Somewhere below, one line contains "Americans of color?" and a later line contains "invalidating the experiences of other people". Output those two lines and everything between them exactly, and nothing else.
· · · · ·
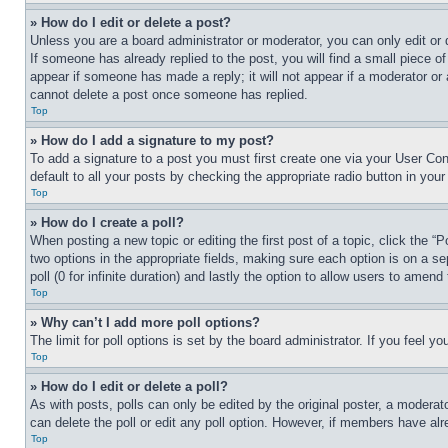
» How do I edit or delete a post?
Unless you are a board administrator or moderator, you can only edit or 
If someone has already replied to the post, you will find a small piece of
appear if someone has made a reply; it will not appear if a moderator or
cannot delete a post once someone has replied.
Top
» How do I add a signature to my post?
To add a signature to a post you must first create one via your User C
default to all your posts by checking the appropriate radio button in your
Top
» How do I create a poll?
When posting a new topic or editing the first post of a topic, click the “
two options in the appropriate fields, making sure each option is on a se
poll (0 for infinite duration) and lastly the option to allow users to amend 
Top
» Why can’t I add more poll options?
The limit for poll options is set by the board administrator. If you feel 
Top
» How do I edit or delete a poll?
As with posts, polls can only be edited by the original poster, a moderator 
can delete the poll or edit any poll option. However, if members have alr
Top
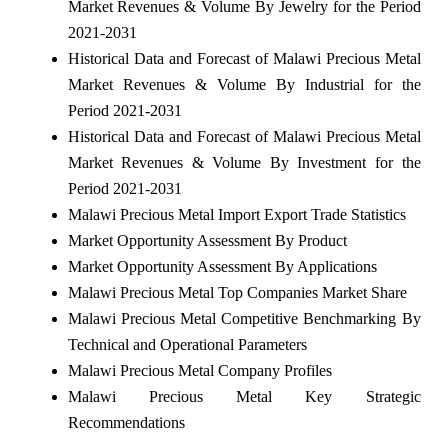
Market Revenues & Volume By Jewelry for the Period
2021-2031
Historical Data and Forecast of Malawi Precious Metal
Market Revenues & Volume By Industrial for the
Period 2021-2031
Historical Data and Forecast of Malawi Precious Metal
Market Revenues & Volume By Investment for the
Period 2021-2031
Malawi Precious Metal Import Export Trade Statistics
Market Opportunity Assessment By Product
Market Opportunity Assessment By Applications
Malawi Precious Metal Top Companies Market Share
Malawi Precious Metal Competitive Benchmarking By
Technical and Operational Parameters
Malawi Precious Metal Company Profiles
Malawi Precious Metal Key Strategic
Recommendations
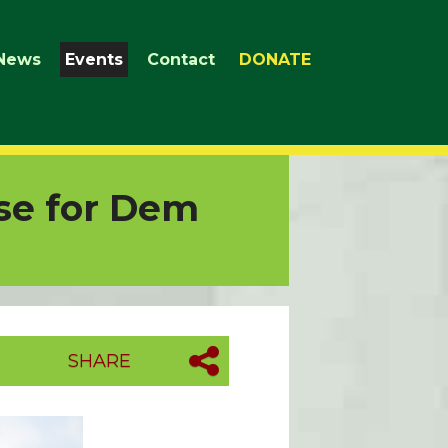
News
Events
Contact
DONATE
se for Dem
SHARE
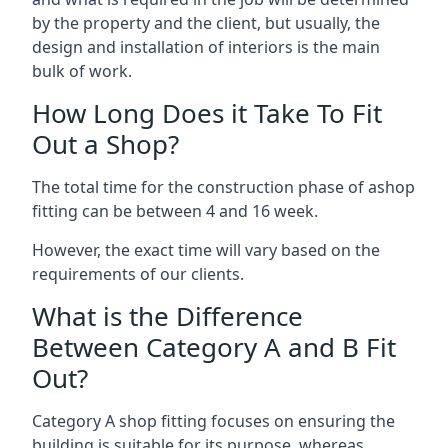
by the property and the client, but usually, the
design and installation of interiors is the main
bulk of work.
How Long Does it Take To Fit
Out a Shop?
The total time for the construction phase of ashop
fitting can be between 4 and 16 week.
However, the exact time will vary based on the
requirements of our clients.
What is the Difference
Between Category A and B Fit
Out?
Category A shop fitting focuses on ensuring the
building is suitable for its purpose, whereas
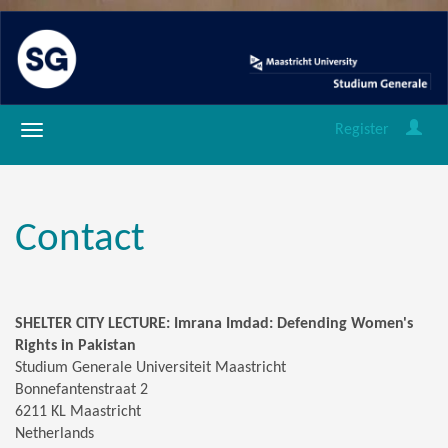
Register
Contact
SHELTER CITY LECTURE: Imrana Imdad: Defending Women's
Rights in Pakistan
Studium Generale Universiteit Maastricht
Bonnefantenstraat 2
6211 KL Maastricht
Netherlands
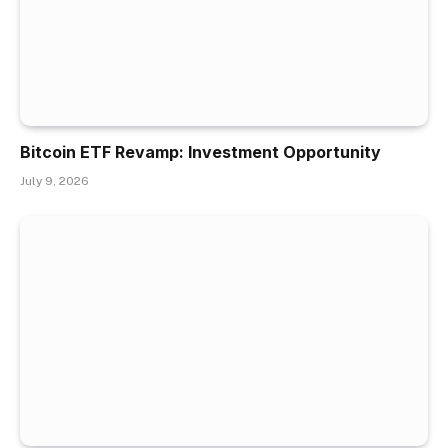
Bitcoin ETF Revamp: Investment Opportunity
July 9, 2026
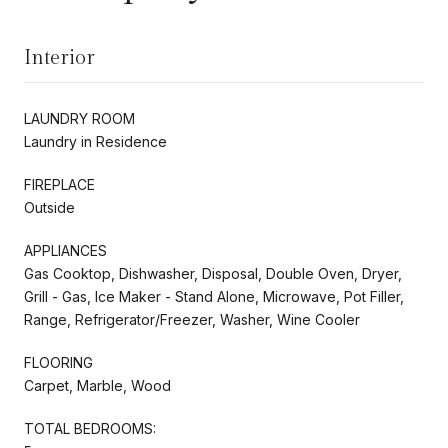
Interior
LAUNDRY ROOM
Laundry in Residence
FIREPLACE
Outside
APPLIANCES
Gas Cooktop, Dishwasher, Disposal, Double Oven, Dryer,
Grill - Gas, Ice Maker - Stand Alone, Microwave, Pot Filler,
Range, Refrigerator/Freezer, Washer, Wine Cooler
FLOORING
Carpet, Marble, Wood
TOTAL BEDROOMS:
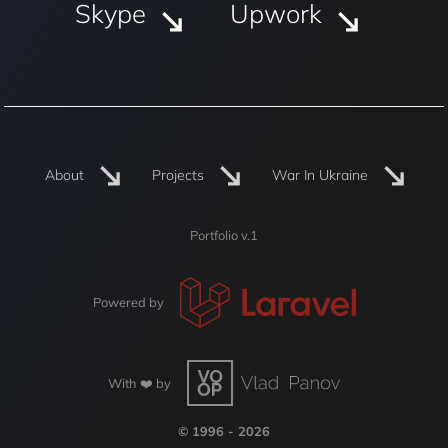
Skype
Upwork
About
Projects
War In Ukraine
Portfolio v.1
Powered by
With ❤️ by
© 1996 - 2026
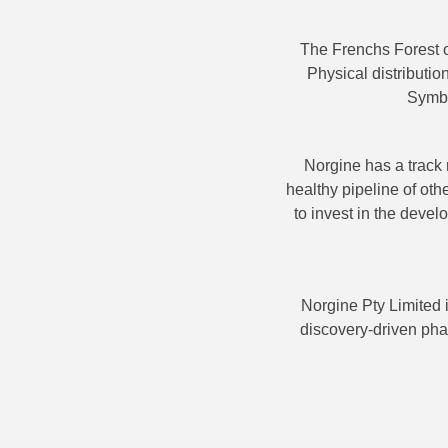
The Frenchs Forest o
Physical distributi
Symbi
Norgine has a track 
healthy pipeline of oth
to invest in the deve
Norgine Pty Limited 
discovery-driven pha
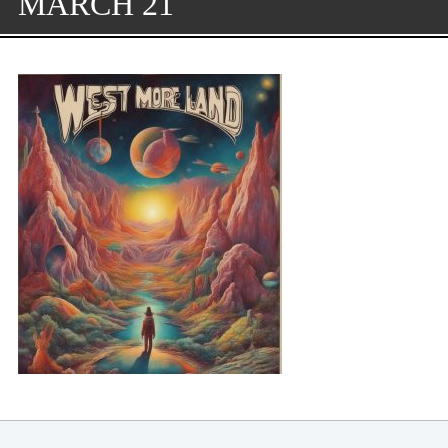
MARCH 21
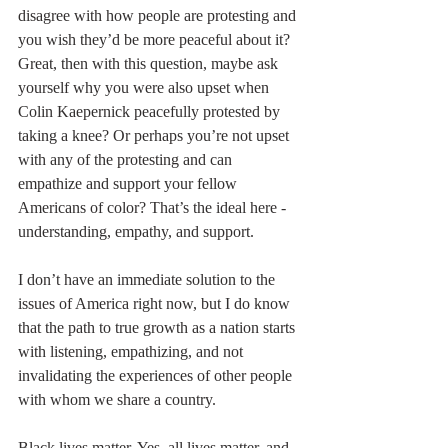
disagree with how people are protesting and 
you wish they’d be more peaceful about it? 
Great, then with this question, maybe ask 
yourself why you were also upset when 
Colin Kaepernick peacefully protested by 
taking a knee? Or perhaps you’re not upset 
with any of the protesting and can 
empathize and support your fellow 
Americans of color? That’s the ideal here - 
understanding, empathy, and support.
I don’t have an immediate solution to the 
issues of America right now, but I do know 
that the path to true growth as a nation starts 
with listening, empathizing, and not 
invalidating the experiences of other people 
with whom we share a country.
Black lives matter. Yes, all lives matter, and 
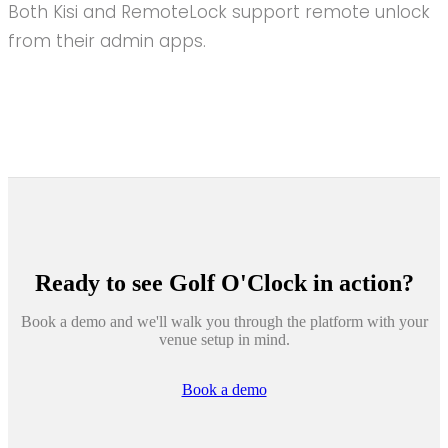
Both Kisi and RemoteLock support remote unlock
from their admin apps.
Ready to see
Golf O'Clock
in action?
Book a demo and we'll walk you through the platform with your
venue setup in mind.
Book a demo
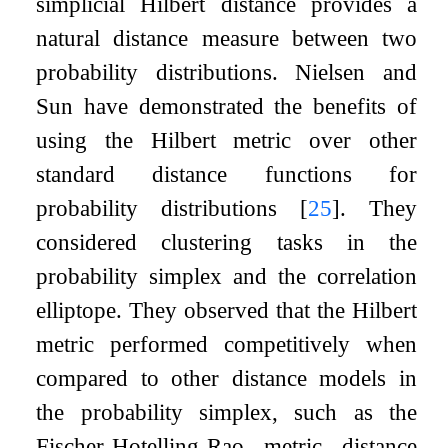
simplicial Hilbert distance provides a
natural distance measure between two
probability distributions. Nielsen and
Sun have demonstrated the benefits of
using the Hilbert metric over other
standard distance functions for
probability distributions
[
25
]
. They
considered clustering tasks in the
probability simplex and the correlation
elliptope. They observed that the Hilbert
metric performed competitively when
compared to other distance models in
the probability simplex, such as the
Fischer-Hotelling-Rao metric distance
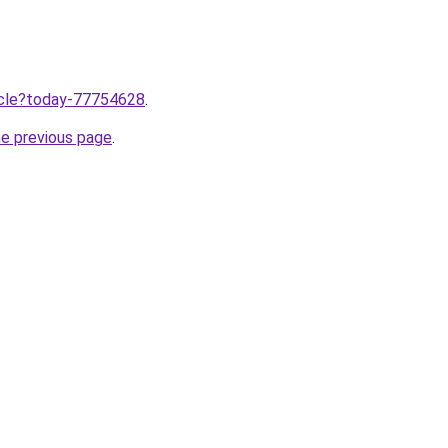
ticle?today-77754628
.
he previous page
.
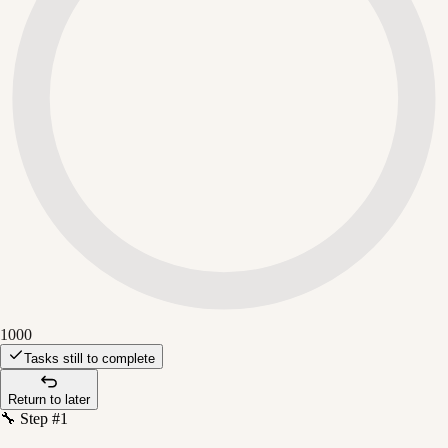
1000
Tasks still to complete
Return to later
🔧 Step #1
· · · · ·
» **TASK SOLUTION**
Americans of color? That’s the ideal here - 
understanding, empathy, and support.
I don’t have an immediate solution to the 
issues of America right now, but I do know 
that the path to true growth as a nation starts 
with listening, empathizing, and not 
invalidating the experiences of other people 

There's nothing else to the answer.